Within 12 minutes of the second half, Athenry had taken a three-point lead. Cloonan finally beat Donal Cahill to score a point from play, while Donal Moran scored an excellent point after being set up by wing-back Brian Higgins. Andrew Whelan pulled the deficit back to two points for St. Joseph's after 44 minutes. The tide then visibly swung towards Athenry when Rabbitte flicked a ball to David Donoghue who shortened his grip before sending over a point from an almost impossible angle. With six minutes left, the Claremen still trailed by only two points. Athenry went three points clear again following a great score from Cloonan. Pat Higgins burst down the left wing, hand-passed off to Cloonan before he kicked over a point. With two minutes left, they got another break when Higgins won a contentious penalty when many thought he was fouled outside the area, if fouled at all. Cloonan opted for a point to put four between the sides. Jamesie O'Connor replied with a free within a minute, but Cloonan's next point, his ninth of the game, put the result beyond doubt.

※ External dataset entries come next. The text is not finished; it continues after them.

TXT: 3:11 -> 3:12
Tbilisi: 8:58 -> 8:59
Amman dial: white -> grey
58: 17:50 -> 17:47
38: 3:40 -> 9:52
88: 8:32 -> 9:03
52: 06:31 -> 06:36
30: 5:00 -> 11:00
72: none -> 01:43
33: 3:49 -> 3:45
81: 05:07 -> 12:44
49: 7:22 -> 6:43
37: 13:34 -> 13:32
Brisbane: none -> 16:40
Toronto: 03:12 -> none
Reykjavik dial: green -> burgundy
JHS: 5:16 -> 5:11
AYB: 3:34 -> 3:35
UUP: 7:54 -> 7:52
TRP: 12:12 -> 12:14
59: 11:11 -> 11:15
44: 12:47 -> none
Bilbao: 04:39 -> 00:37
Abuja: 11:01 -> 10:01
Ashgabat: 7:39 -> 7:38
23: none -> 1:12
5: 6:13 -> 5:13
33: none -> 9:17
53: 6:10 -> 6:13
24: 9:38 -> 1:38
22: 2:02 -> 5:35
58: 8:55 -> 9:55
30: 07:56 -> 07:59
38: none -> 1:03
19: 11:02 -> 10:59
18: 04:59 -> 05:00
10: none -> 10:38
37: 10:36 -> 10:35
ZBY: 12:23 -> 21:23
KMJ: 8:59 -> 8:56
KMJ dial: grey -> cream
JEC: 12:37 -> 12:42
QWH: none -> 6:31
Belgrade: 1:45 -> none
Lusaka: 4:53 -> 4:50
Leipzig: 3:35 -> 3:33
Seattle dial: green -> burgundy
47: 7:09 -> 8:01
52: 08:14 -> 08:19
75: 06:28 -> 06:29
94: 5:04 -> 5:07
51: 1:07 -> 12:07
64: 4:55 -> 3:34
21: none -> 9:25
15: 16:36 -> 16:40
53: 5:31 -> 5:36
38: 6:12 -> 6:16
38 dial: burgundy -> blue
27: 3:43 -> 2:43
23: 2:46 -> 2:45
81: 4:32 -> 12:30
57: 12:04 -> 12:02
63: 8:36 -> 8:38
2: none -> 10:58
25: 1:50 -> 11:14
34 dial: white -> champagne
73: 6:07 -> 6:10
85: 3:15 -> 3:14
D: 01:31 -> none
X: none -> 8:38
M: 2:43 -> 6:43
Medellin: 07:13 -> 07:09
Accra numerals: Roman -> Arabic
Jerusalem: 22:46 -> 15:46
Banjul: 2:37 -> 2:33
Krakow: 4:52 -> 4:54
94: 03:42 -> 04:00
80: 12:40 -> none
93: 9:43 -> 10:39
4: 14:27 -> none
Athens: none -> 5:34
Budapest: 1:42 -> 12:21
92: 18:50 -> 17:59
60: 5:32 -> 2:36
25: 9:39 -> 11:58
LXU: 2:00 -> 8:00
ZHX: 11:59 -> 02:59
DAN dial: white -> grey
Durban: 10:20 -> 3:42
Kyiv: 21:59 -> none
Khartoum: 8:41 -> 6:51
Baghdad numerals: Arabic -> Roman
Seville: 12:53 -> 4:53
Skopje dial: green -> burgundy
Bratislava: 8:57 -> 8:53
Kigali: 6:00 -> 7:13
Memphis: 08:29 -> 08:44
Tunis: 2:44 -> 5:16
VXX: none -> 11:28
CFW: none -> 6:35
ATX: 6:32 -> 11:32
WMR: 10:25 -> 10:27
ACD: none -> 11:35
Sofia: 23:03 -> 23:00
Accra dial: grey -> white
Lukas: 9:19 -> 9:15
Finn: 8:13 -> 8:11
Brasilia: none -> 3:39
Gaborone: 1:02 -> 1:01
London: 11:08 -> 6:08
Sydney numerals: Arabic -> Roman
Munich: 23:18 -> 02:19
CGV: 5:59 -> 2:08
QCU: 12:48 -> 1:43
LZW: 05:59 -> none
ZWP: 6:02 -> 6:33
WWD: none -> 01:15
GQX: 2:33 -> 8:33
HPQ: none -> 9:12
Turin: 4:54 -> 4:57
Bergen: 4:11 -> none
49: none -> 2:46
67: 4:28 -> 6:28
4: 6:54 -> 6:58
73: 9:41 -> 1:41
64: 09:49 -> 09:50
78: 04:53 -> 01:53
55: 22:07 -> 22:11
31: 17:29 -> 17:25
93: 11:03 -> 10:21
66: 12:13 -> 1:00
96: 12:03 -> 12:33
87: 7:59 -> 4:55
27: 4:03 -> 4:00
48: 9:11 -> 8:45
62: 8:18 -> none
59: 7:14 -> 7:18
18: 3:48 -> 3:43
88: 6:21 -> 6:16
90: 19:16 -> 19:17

Athenry's victory secured their second All-Ireland title. They joined a selection of teams in joint third position on the all-time roll of honour.

Due to the identical nature of the colour of their jerseys a change was necessary. Athenry wore a modified white strip of Connacht while St. Joseph's Doora-Barefield wore the blue of Munster.

==Match==

===Details===

17 March 2000
Athenry 0-16 - 0-12 St. Joseph's Doora-Barefield
  Athenry : E Cloonan 0-9 (5f, 1 penalty), B Hanley 0-3 (1f), D Moran 0-2, J Rabbitte, D Donohue 0-1 each.
   St. Joseph's Doora-Barefield: S McMahon 0-6 (4f,2 '65s), J O'Connor 0-3 (1f), D Hoey, O Baker and A Whelan 0-1 each.